Mueller, Benjamin
(2015)
At cold war’s end: complexity, causes, and counterfactuals.
PhD thesis, London School of Economics and Political Science.
Abstract
What caused the Cold War to end? In the following I examine the puzzle of the fast and peaceful conclusion of the bipolar superpower standoff, and point out the problems this creates for the study of International Relations (IR). I discuss prevailing explanations and point out their gaps, and offer the framework of complexity theory as a suitable complement to overcome the blind spots in IR’s reductionist methodologies. I argue that uncertainty and unpredictability are rooted in an international system that is best viewed as non-linear. My analysis of the end of the Cold War proceeds with counterfactual investigations of leaders’ foreign policy choices. This helps produce a more fine-grained understanding of the manifold, dense interactive causal effects that abound in the international arena.
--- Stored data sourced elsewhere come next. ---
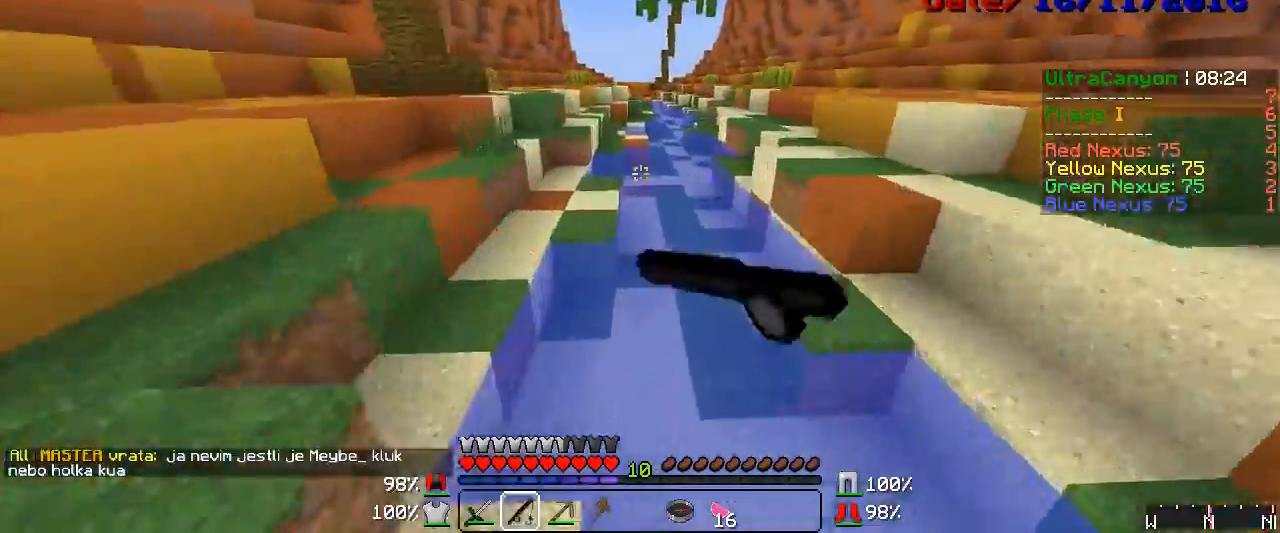
{"keys": ["w"], "mouse": [], "events": [[17, "mouse_right", "up"], [133, "mouse_right", "down"], [183, "mouse_right", "up"], [300, "mouse_right", "down"], [333, "mouse_right", "up"], [433, "mouse_right", "down"], [483, "mouse_right", "up"]]}
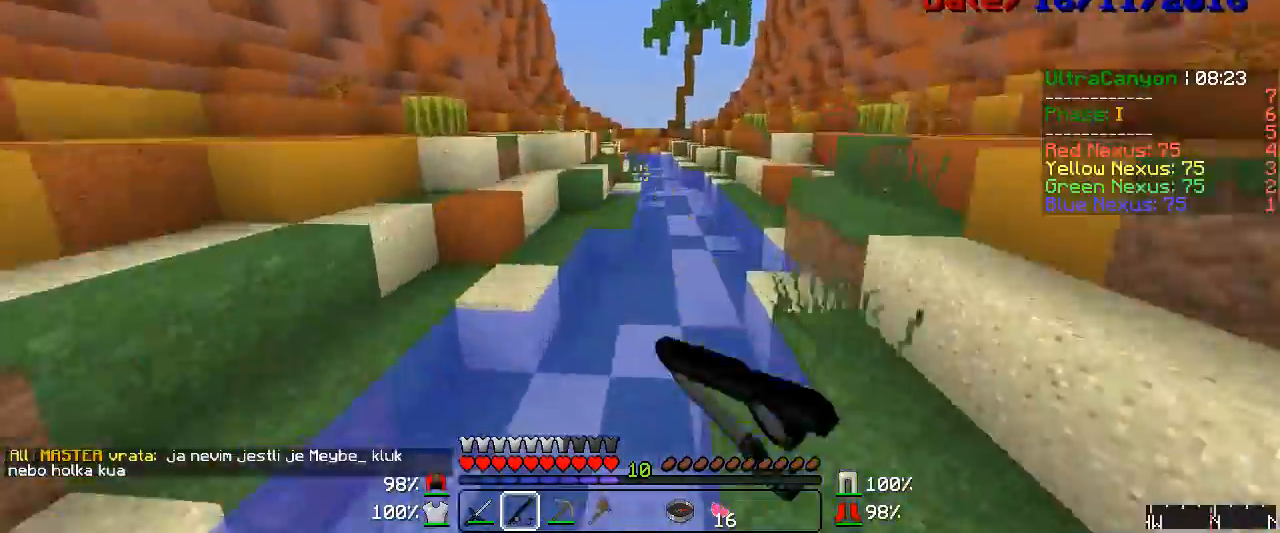
{"keys": ["w"], "mouse": ["right"], "events": [[67, "mouse_right", "down"], [133, "mouse_right", "up"], [300, "mouse_right", "down"], [367, "mouse_right", "up"], [483, "mouse_right", "down"]]}
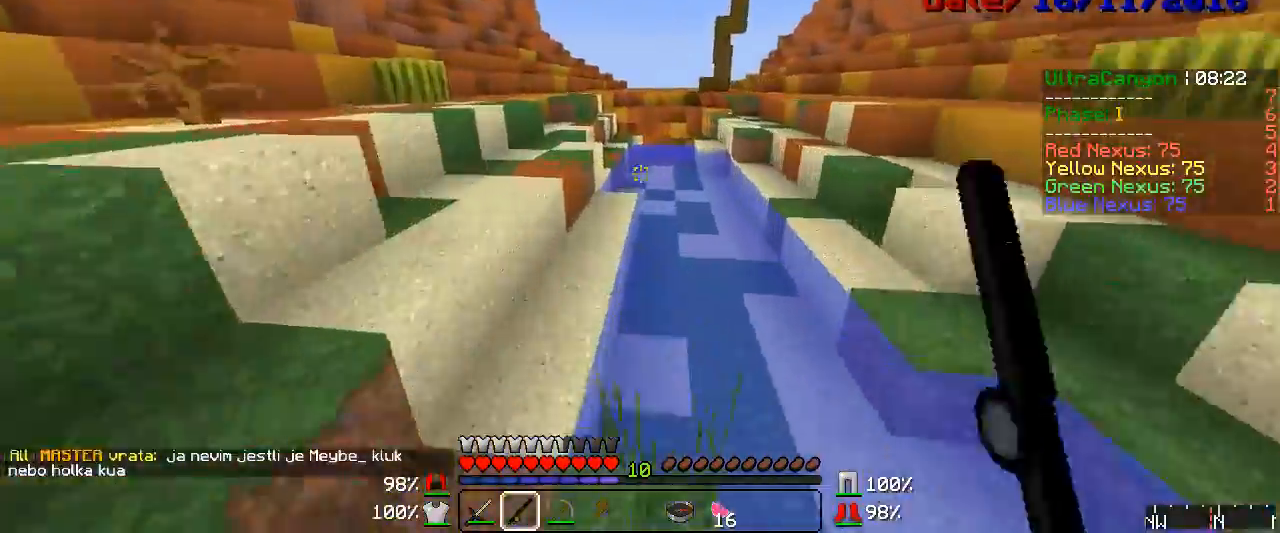
{"keys": ["w"], "mouse": [], "events": [[17, "mouse_right", "up"], [167, "mouse_right", "down"], [217, "mouse_right", "up"], [300, "mouse_right", "down"], [400, "mouse_right", "up"], [433, "mouse_right", "down"], [483, "mouse_right", "up"]]}
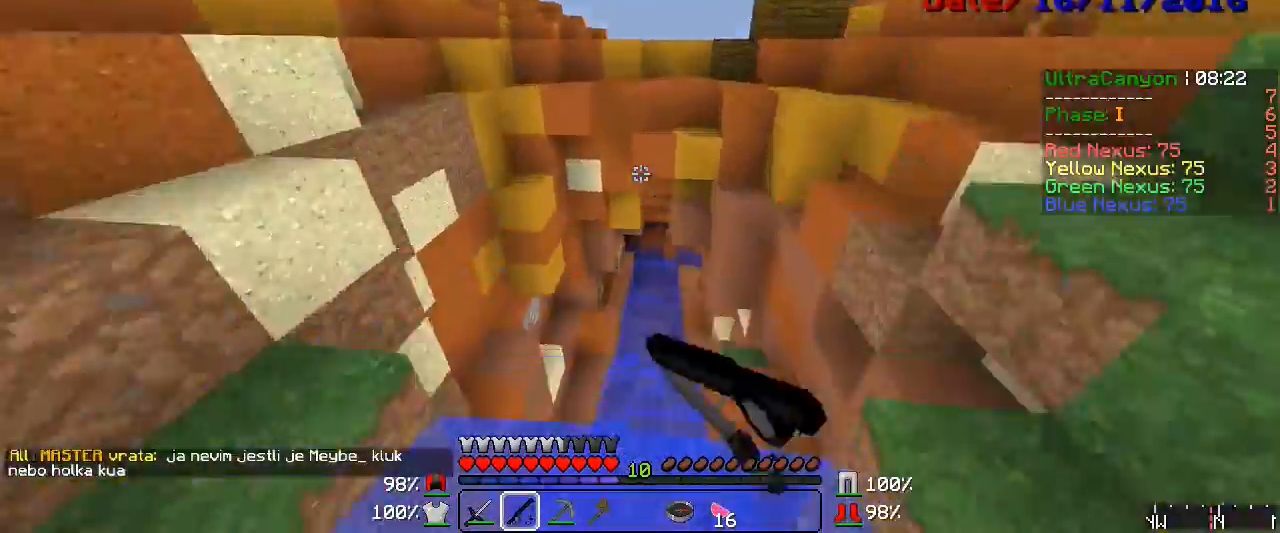
{"keys": ["d", "w"], "mouse": [], "events": [[133, "d", "down"]]}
I find that various choices made by four key international leaders in the 1980s – Ronald Reagan, George Shultz, Mikhail Gorbachev and George H. W. Bush – contributed to the rapid and unexpected end of the Cold War in various ways. While such leadership effects need to be
offset against the wider structural context within which politicians operate, it is mistaken to exclude individual leaders and their key associates from the study of IR. I conclude that deterministic analyses fail to account for the independent causal wellspring provided by reflexive, conscious human agency. Complexity theory and counterfactuals can help identify the scope and limits of leaders’ influence on international affairs.